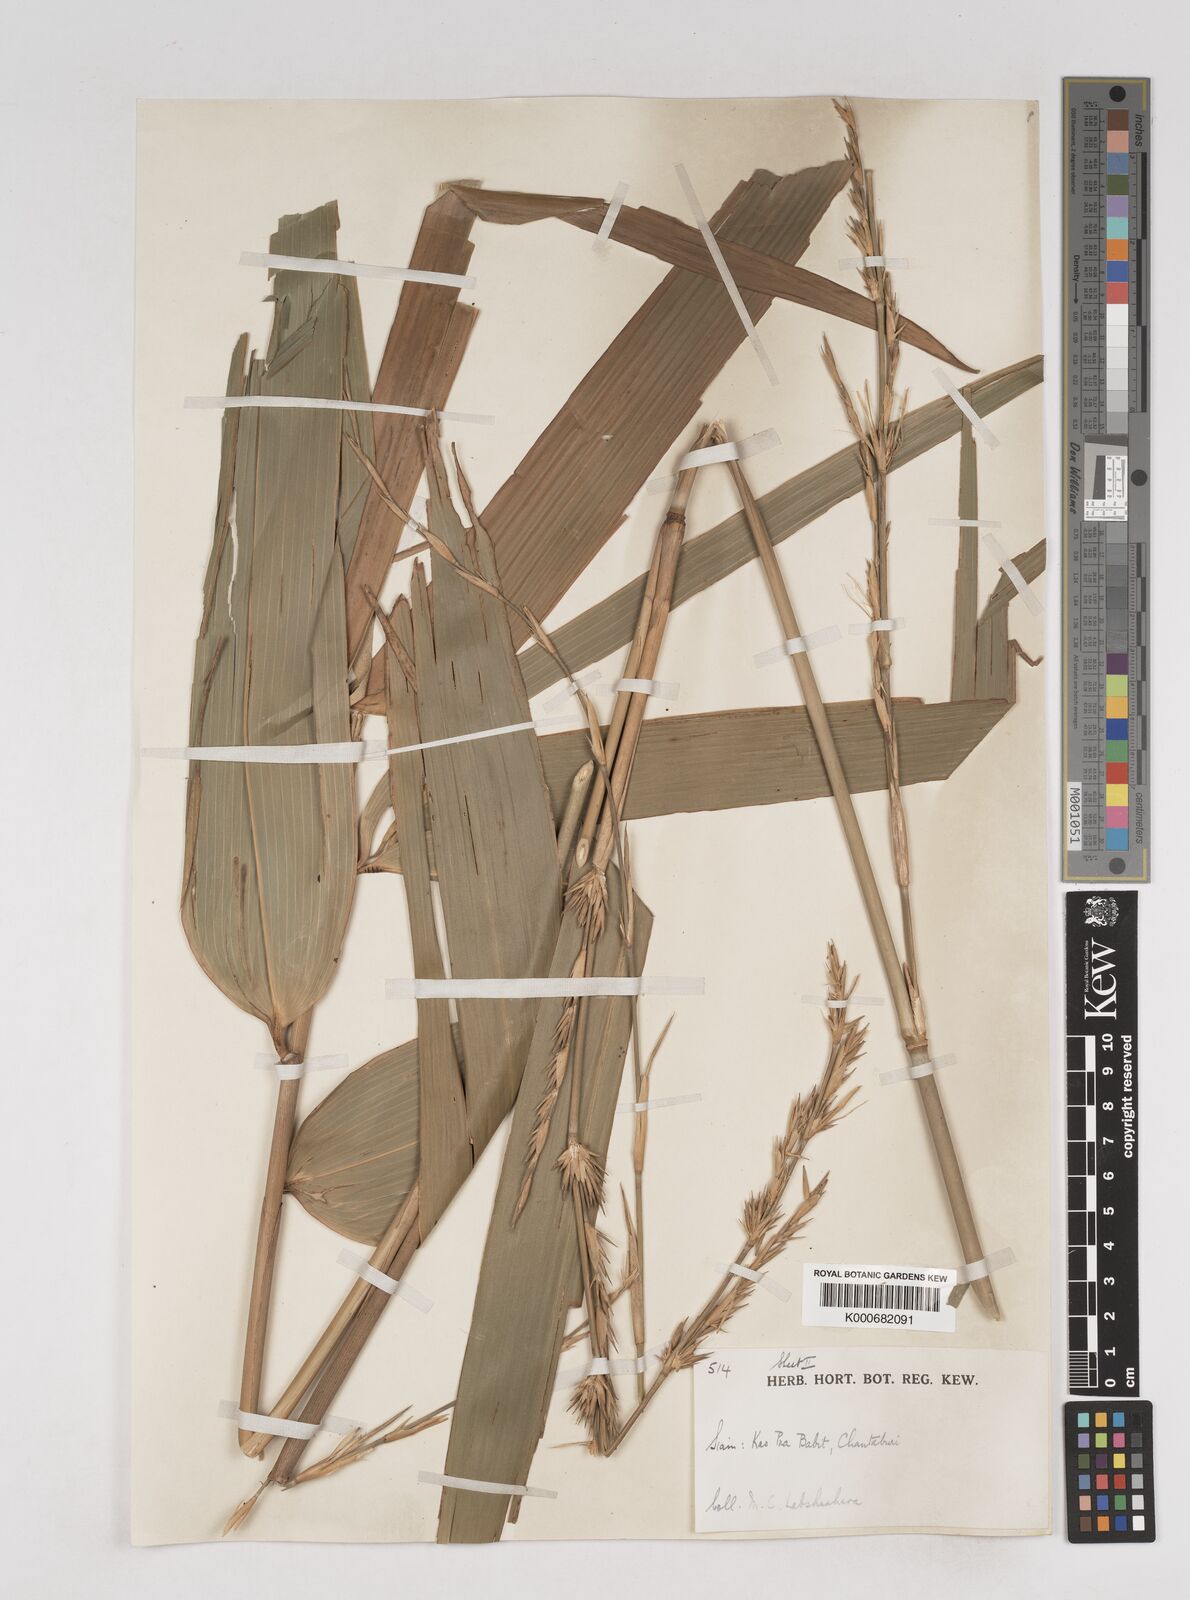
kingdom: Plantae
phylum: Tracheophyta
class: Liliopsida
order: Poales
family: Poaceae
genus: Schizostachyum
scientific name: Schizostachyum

▶ PROBLEM
Please lay out the lines above as a Markdown table with the columns "Row" and "Text", numbering each line and skipping any blank ones. Leave the pictures out of the answer.

▶ WRITTEN REPLY
| Row | Text |
|---|---|
| 1 | kingdom: Plantae |
| 2 | phylum: Tracheophyta |
| 3 | class: Liliopsida |
| 4 | order: Poales |
| 5 | family: Poaceae |
| 6 | genus: Schizostachyum |
| 7 | scientific name: Schizostachyum |